La Commissione invita quindi il Governo a rafforzare le politiche ambientali e a favorire l’edilizia di qualità ed energicamente efficiente assumendo iniziative, anche di tipo normativo, volte ad estendere le misure di efficientamento energetico anche al patrimonio edilizio pubblico.
“Il sistema di agevolazione fiscale del 55% - ricorda Realacci - ha fino ad oggi riscosso un enorme successo: 1.400.000 interventi, 17 miliardi di euro complessivi di investimento, ha interessato soprattutto piccole e medie imprese nell’edilizia e nell’indotto e ha attivato ogni anno di oltre 50mila posti di lavoro. Ha rappresentato, inoltre, lo strumento più efficace e virtuoso in tema di sostenibilità ambientale, di sostegno del mercato dell’edilizia di qualità e di risparmio di emissioni di CO2”.

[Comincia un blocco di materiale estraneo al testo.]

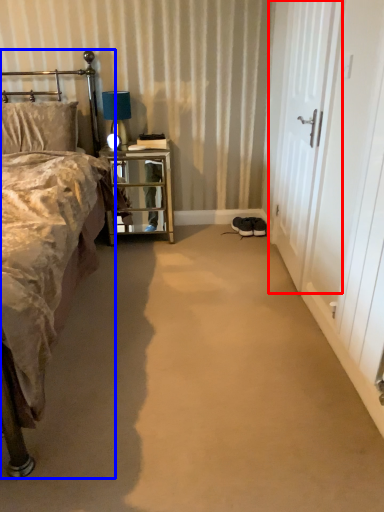
Question: Which point is closer to the camera, screen door (highlighted by a red box) or bed (highlighted by a blue box)?

Choices:
 (A) screen door
 (B) bed

Answer: (B)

Ricordiamo che, al momento, nella manovra “salva Italia”, il Governo Monti ha esteso la validità della misura a tutto il 2012. Successivamente il bonus dovrebbe essere incorporato alla detrazione del 36% previsto per le ristrutturazioni. L'incentivo per l'efficienza energetica, in pratica, diventerebbe stabile, ma vedrebbe calare l'aliquota di quasi il 20%. Ecco perché la Commissione Ambiente della Camera chiede di stabilizzare il bonus senza abbassare l'aliquota.
O.O.
giuseppe71
26 gennaio 2012 alle 10:41:02
E' possibile che non si riconosca strutturale la detrazione fiscale del 55, se poi è da capire se farla per un periodo di 5-10 questo è da vedere, ma è alquanto improbabile il gettito fiscale considerando la procadura di erogazione compreso l'esigibilità anticipata del 5 sul bonifico a copertura di oneri tributari.
Io dico basta! a guardare i cugini Europei e loro insindacabili scelte e modalità, sarebbe ora di interventi a misura di Italia a favore della spesa pubblica. Per carità parlo da incompetente ma da cittadino Italiano. Recuperare soldi dai cittadini si fa alla svelta ma investire per creare attivamente in maniera sistematica azioni strutturali anche a favore della spesa è imprescindibile.
mrtdvd
26 gennaio 2012 alle 09:57:37
Ma ! ........ il risparmio in bolletta,in seguito all'adozione di sistemi alternativi per la produzione di energia, non doveva avvantaggiare oltre i cittadini pure i gestori (venditori) di energia ??? diminuendo o almeno contenendo i costi di produzione alla fonte??( meno energia richiesta meno spese) . A me pare che a questi nostri risparmi ..... tutti da verificare in un decennio!! o ventennio ! ... tra l'altro ,in un modo o nell'altro con una scusa o l'altra (aumento costo petrolio, gas ecc ), i gestori non vogliono rinunciarvi e li recupereranno in bolletta, come di fatto già succede.